WHO is he?
Iconoclastic French
filmmaker and writer with a formidable body of work consisting of over
hundred short and feature films made on film, video and DV. Before his
foray into filmmaking, Godard was a critic for the famous film magazine Cahiers du Cinéma, alongside other film directors who would go on to form the French New Wave.
WHAT are his films about?
Themes
Godard’s
working life could be divided roughly into four stages — the early,
flamboyant and culturally-hip Nouvelle Vague films dealing with
contemporary French youth life, the leftist agit-prop films he made with
the Dziga-Vertov group, his return to the examination of the problems
of life in a modern world and his essay films dealing with history,
politics and art. However, all his films are about cinema itself — its
achievements, its dangers and its possibilities.
Style
All
of Godard’s films are formally experimental, taking a near-complete
break from the tradition they were born in. They all deal with the
problem of representation and the politics of image-making. The most
startling technical and dramatic innovations of his early films are now
part of mainstream pop culture. Though his later avant-garde pictures
increasingly alienated the early champions of his cinema, they are now
widely recognised as crucial to the progress of film as art.
WHY is he of interest?
One
does not know where to begin or where to end when talking about Godard,
for so vast is the range of his cinematic output and so drastic the
shifts in the many phases of his filmmaking career, that it is hard for
anyone to summarise them in a simple narrative.

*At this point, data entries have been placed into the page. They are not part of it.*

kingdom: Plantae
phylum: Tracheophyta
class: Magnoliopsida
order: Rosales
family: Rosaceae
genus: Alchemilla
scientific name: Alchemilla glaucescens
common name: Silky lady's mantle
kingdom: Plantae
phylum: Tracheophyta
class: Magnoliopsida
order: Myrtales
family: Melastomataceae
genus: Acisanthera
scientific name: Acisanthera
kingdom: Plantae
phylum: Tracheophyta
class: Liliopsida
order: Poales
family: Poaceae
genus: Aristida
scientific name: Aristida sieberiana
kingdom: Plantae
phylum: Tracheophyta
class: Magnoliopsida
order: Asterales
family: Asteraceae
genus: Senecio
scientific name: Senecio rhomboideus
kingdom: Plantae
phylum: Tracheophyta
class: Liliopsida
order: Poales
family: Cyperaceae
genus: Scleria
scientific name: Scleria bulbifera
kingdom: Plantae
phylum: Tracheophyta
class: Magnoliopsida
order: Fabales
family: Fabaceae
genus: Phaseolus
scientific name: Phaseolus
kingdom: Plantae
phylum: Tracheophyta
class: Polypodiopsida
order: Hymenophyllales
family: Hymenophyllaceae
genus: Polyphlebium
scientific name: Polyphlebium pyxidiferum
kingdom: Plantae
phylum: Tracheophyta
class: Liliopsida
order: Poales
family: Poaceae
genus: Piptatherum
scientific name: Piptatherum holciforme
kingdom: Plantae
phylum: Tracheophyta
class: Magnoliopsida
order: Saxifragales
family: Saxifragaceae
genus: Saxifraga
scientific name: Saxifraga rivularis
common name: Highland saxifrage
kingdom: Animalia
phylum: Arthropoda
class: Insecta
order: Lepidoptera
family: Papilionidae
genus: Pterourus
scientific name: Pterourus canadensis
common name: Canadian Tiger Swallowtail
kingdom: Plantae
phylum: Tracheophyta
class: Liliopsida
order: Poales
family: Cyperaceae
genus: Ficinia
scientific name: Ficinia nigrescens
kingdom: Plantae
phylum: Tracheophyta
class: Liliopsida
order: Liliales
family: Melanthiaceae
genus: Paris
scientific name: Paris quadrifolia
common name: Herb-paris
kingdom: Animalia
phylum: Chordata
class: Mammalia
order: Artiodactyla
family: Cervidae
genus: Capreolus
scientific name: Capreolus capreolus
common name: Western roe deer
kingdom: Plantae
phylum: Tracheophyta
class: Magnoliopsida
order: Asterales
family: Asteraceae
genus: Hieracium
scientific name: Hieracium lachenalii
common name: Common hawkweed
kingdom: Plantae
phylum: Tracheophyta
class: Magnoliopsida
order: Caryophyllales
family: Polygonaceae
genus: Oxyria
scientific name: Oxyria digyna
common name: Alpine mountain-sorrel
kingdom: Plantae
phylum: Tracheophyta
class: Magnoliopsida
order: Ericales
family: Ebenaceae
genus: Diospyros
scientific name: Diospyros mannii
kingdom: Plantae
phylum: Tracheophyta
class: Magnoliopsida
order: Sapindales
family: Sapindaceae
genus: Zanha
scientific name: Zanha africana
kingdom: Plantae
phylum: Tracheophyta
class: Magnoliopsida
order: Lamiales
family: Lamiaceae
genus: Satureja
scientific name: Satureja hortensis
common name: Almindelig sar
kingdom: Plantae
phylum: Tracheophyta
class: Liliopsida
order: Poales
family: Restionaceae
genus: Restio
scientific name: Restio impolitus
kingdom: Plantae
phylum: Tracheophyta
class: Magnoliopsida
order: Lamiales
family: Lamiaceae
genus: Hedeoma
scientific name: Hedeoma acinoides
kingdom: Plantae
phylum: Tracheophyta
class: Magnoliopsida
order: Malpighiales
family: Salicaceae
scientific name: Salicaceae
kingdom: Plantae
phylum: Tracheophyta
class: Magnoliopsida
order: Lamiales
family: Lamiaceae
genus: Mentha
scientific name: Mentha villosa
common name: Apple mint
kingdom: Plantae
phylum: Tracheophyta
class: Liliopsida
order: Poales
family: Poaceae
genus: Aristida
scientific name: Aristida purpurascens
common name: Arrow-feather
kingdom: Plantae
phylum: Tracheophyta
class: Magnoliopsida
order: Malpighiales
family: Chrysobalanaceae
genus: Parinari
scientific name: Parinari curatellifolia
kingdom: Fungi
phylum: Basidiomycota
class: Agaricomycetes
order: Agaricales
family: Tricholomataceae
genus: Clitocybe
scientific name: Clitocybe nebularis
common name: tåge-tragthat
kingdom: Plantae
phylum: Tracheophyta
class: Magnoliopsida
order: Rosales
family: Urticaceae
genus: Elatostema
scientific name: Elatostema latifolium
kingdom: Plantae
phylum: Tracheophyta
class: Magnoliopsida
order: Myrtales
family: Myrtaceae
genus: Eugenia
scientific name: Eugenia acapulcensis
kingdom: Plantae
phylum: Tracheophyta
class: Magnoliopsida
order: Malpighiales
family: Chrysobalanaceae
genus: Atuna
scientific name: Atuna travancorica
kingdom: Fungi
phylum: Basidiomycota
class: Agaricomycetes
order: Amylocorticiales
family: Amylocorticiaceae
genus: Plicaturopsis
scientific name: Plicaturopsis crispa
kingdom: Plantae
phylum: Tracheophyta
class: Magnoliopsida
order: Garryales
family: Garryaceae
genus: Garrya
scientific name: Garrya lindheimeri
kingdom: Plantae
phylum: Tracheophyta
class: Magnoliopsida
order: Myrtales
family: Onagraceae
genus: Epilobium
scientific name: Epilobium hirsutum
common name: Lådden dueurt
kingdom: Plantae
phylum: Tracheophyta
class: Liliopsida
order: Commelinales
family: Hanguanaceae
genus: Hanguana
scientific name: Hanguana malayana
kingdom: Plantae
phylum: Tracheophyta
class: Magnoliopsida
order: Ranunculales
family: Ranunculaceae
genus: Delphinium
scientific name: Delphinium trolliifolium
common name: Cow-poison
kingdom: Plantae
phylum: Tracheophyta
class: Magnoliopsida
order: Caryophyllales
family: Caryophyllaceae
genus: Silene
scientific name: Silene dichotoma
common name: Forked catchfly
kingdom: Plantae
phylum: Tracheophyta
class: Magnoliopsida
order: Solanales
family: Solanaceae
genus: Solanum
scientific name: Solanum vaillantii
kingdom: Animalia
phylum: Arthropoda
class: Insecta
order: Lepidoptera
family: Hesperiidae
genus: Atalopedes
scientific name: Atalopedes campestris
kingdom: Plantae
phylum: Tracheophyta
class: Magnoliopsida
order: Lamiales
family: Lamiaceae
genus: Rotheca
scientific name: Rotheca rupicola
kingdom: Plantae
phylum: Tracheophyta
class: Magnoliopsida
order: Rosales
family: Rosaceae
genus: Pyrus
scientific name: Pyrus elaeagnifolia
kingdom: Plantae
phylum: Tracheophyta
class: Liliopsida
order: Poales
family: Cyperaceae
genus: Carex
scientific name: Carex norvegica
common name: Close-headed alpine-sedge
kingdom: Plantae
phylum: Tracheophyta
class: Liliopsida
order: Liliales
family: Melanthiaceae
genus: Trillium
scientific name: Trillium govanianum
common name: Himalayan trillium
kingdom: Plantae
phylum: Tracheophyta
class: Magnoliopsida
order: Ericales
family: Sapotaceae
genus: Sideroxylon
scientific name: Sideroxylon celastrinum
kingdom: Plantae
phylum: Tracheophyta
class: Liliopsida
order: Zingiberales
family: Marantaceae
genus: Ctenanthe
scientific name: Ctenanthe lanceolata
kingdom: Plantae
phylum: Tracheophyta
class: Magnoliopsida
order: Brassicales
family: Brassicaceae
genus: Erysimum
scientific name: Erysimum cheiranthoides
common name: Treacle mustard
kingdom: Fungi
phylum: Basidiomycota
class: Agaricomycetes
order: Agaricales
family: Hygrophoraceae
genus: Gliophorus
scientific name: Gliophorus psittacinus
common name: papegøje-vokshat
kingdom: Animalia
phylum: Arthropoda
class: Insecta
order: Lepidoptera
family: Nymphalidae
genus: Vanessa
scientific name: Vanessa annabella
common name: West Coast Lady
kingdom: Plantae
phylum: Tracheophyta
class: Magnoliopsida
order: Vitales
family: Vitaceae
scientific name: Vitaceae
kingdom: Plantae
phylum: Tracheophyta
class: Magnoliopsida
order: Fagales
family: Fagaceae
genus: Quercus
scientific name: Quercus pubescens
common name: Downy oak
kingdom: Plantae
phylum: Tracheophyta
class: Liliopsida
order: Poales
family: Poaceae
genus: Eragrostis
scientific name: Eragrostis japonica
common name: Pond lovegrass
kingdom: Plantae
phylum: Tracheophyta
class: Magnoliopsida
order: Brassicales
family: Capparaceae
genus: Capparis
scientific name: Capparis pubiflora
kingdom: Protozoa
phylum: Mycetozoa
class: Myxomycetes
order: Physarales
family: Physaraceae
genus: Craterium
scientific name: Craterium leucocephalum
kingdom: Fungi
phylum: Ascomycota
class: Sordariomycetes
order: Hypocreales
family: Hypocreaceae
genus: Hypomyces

If a book about cinema
of the second half of the 20th century is to be written, it is Godard,
more than any other filmmaker, who deserves to be on its cover page.
WHERE to discover him?
Made piecewise during the years between 1988 and 1998, Histoire(s) du Cinéma is
one of the most important and astounding achievements on film. Divided
into eight chapters and running for over four hours, this dense and
challenging essay work examines the history of 20th century through that
of cinema and vice versa, producing a hypnotic work that is at once an
anthology of the many histories of cinema, a political treatise and an
autobiography that never ceases to surprise, delight, awe and provoke.